ゾフィーとは、“叡智”を意味するギリシア語名詞のソピアー(Σοφια)のドイツ語圏における表記で、本来は女性名ですが、そのへんは金城哲夫氏の遊びでしょう。なお、『ウルトラマン』では、脚本の表記でもアフレコの発音でも、彼の名は「ゾフィ」となっています。1972年の『ウルトラマンA(エース)』や翌年の『ウルトラマンタロウ』のサブタイトルでも「ゾフィ」表記ですが、劇中での発音は明確に「ゾフィー」で、印刷媒体での表記が「ゾフィー」で統一され始めるのは、この前後のこととなります。
そして、彼の姿かたちについて。おそらく『ウルトラマン』の最終回において、宇宙恐竜ゼットン以外のキャラクターデザインを起こし、スーツを造形する時間と予算は、なかったものと思われます。そのため、ゾフィーのスーツは、にせウルトラマンに流用されていた“Aタイプ”と呼ばれるウルトラマンのボディが使用され、マスクのみが“Cタイプ”のウルトラマンのマスク原形から新規に製作されています。

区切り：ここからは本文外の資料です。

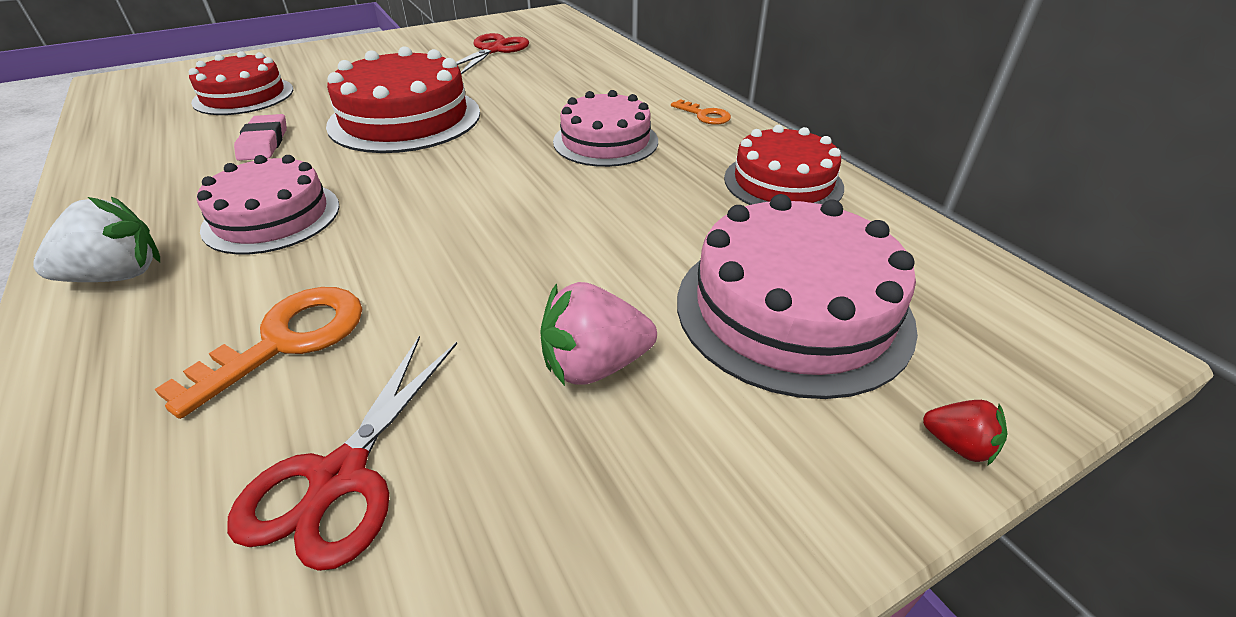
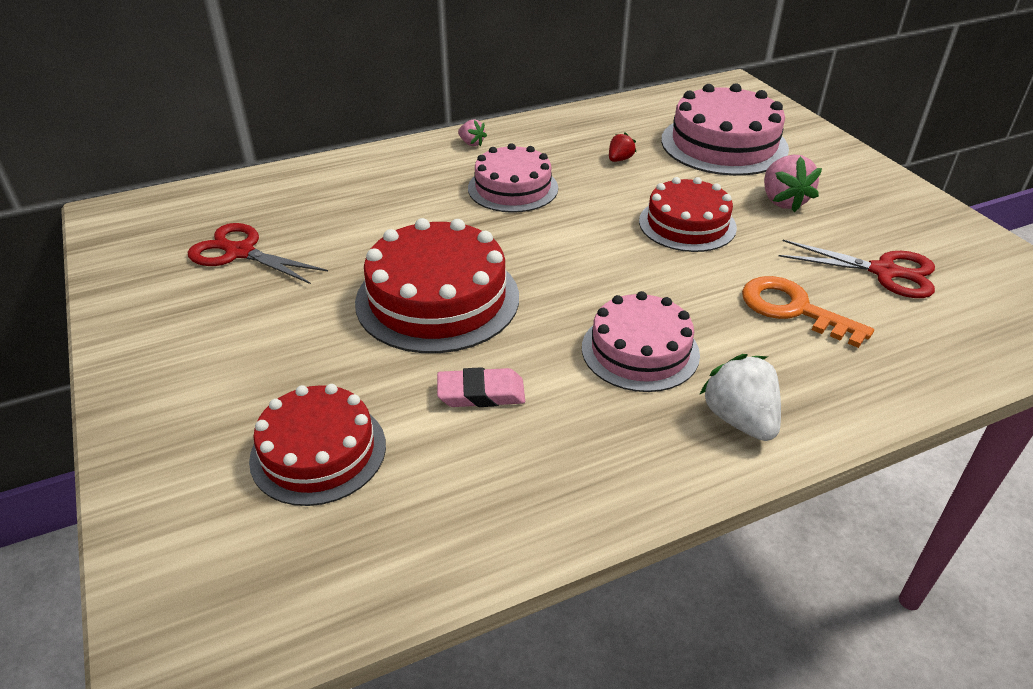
camera: 85 degrees left, 0 degrees up
orange key [671,99,731,125] -> pink strawberry [458,119,487,146]
red cake [724,125,844,205] -> red cake moved to [639,177,737,252]
red strawberry [923,400,1007,466] -> red strawberry moved to [609,132,636,162]

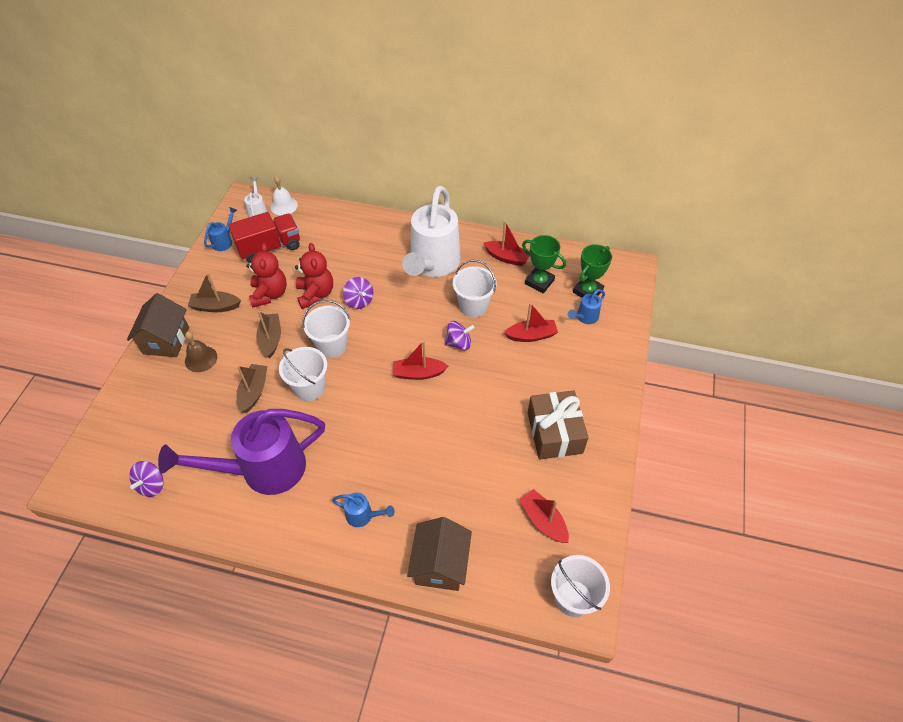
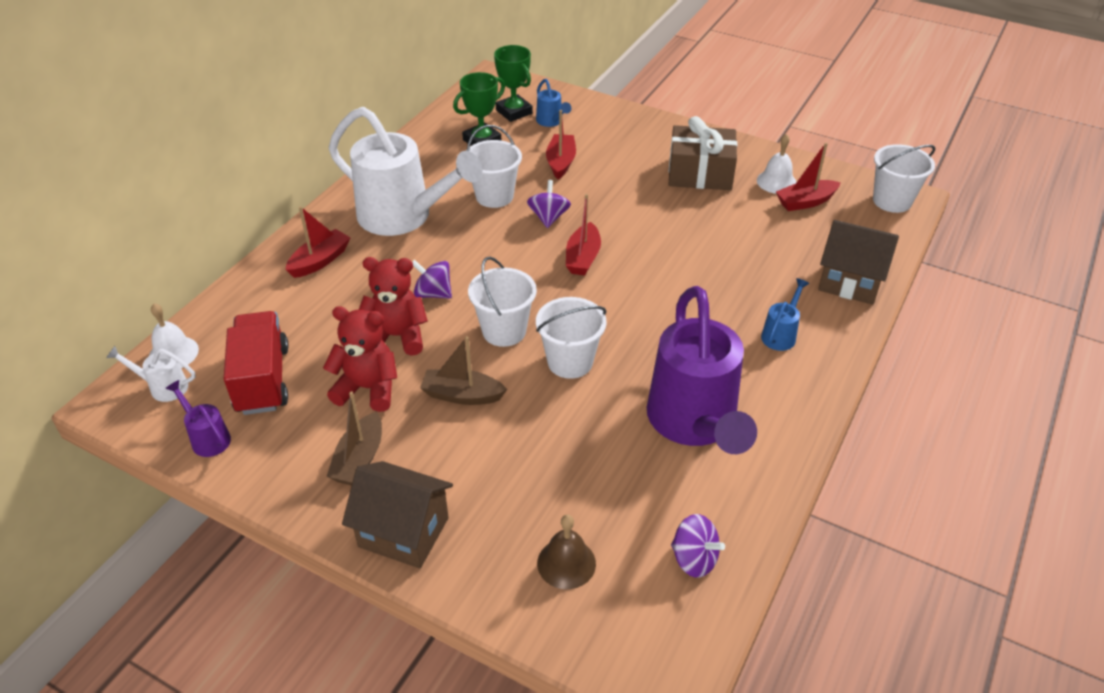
camera: 75 degrees left, 10 degrees down
brown bell [185,331,217,372] -> brown bell moved to [537,515,596,589]
blue watering can [204,207,237,251] -> purple watering can [165,380,231,457]
brown boat [237,364,267,413] -> none
purple spinning top [343,277,373,309] -> purple spinning top turned 135 degrees counterclockwise [412,259,452,299]
red boat [484,221,529,266] -> red boat moved to [285,206,350,278]
none -> white bell [757,134,797,194]

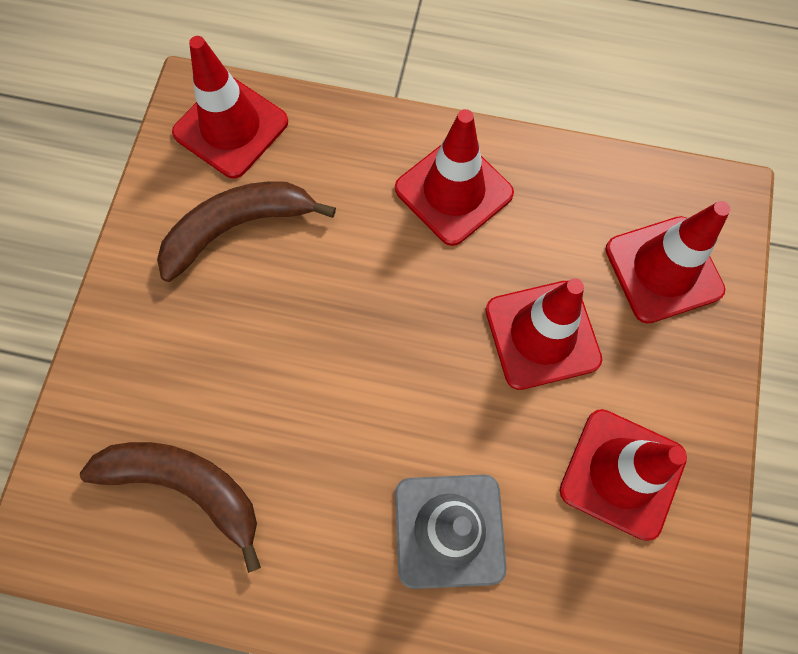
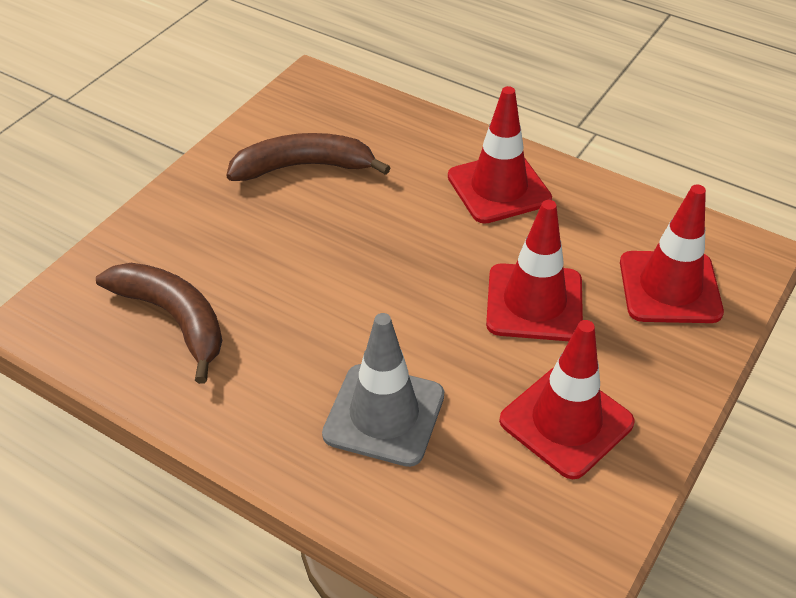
camera: 20 degrees right, 25 degrees down
red traffic cone [172,36,288,179] -> none

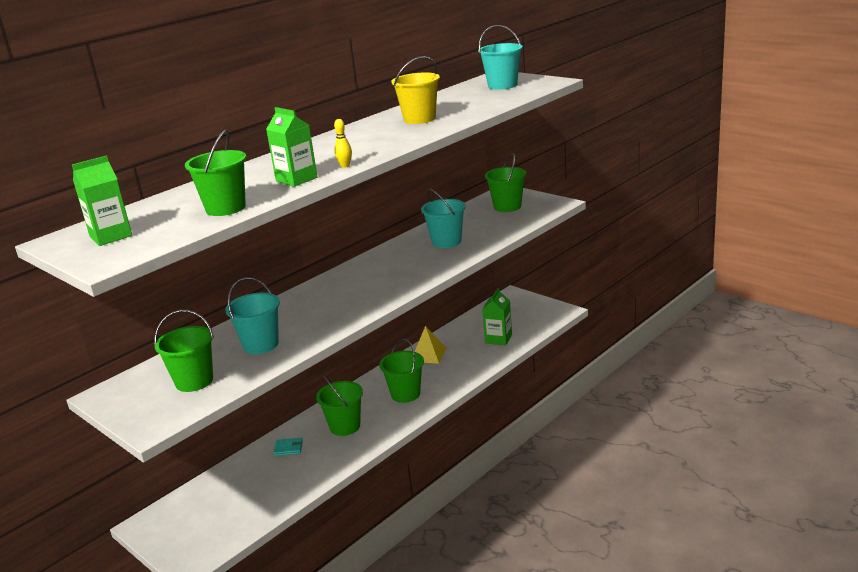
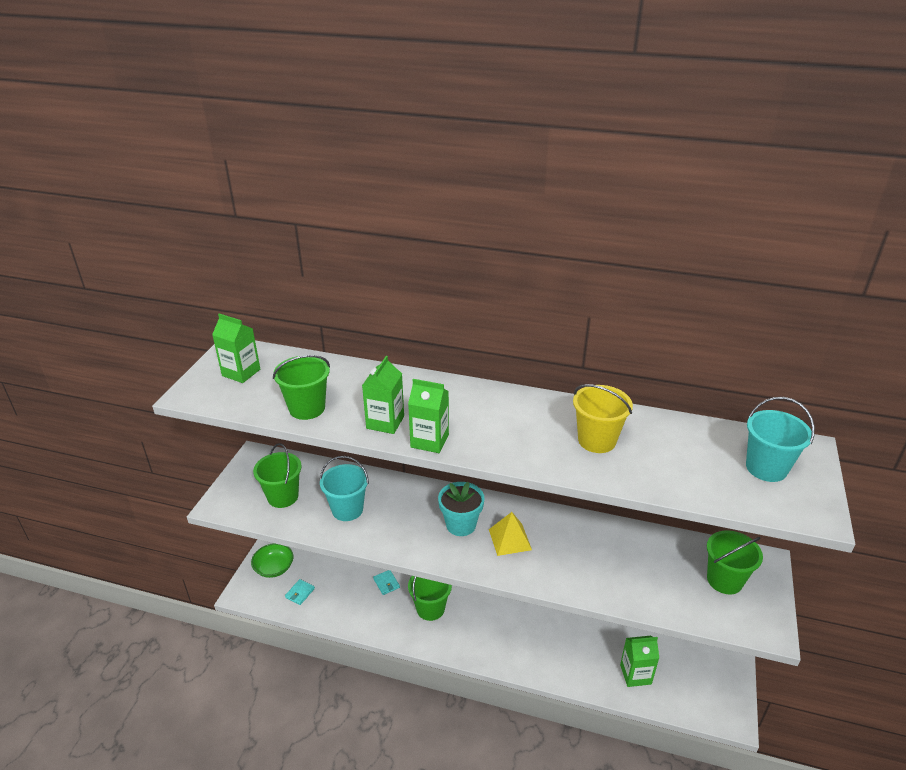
camera: 60 degrees right, 10 degrees up
yellow bowling pin [334,119,352,168] -> green carton [408,379,449,453]
green bucket [379,339,424,403] -> none
yellow pyramid [415,326,446,364] -> yellow pyramid moved to [489,512,532,556]
turquoise bucket [421,188,466,248] -> none
none -> green bowl [251,543,294,578]
none -> turquoise wallet [285,579,315,605]
none -> turquoise flower pot [438,482,484,536]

その際、外見的な特徴をつけるために、ボディの赤いラインをウルトラマンとは変え、後にスターマーク、そして“ウルトラブレスター”と呼ばれることになる突起が、胸や肩に付けられます。そして、頭部のトサカ部分が黒く塗装されました。飛行用のプロップでもそこは黒くなっている(写真参照)のですが、セットの照明や映り込みの関係で黒く見えるだけと誤解されたらしく、『ウルトラマンA』での再登場において、ゾフィーのマスクはウルトラマンと同様の塗装が施されることになります。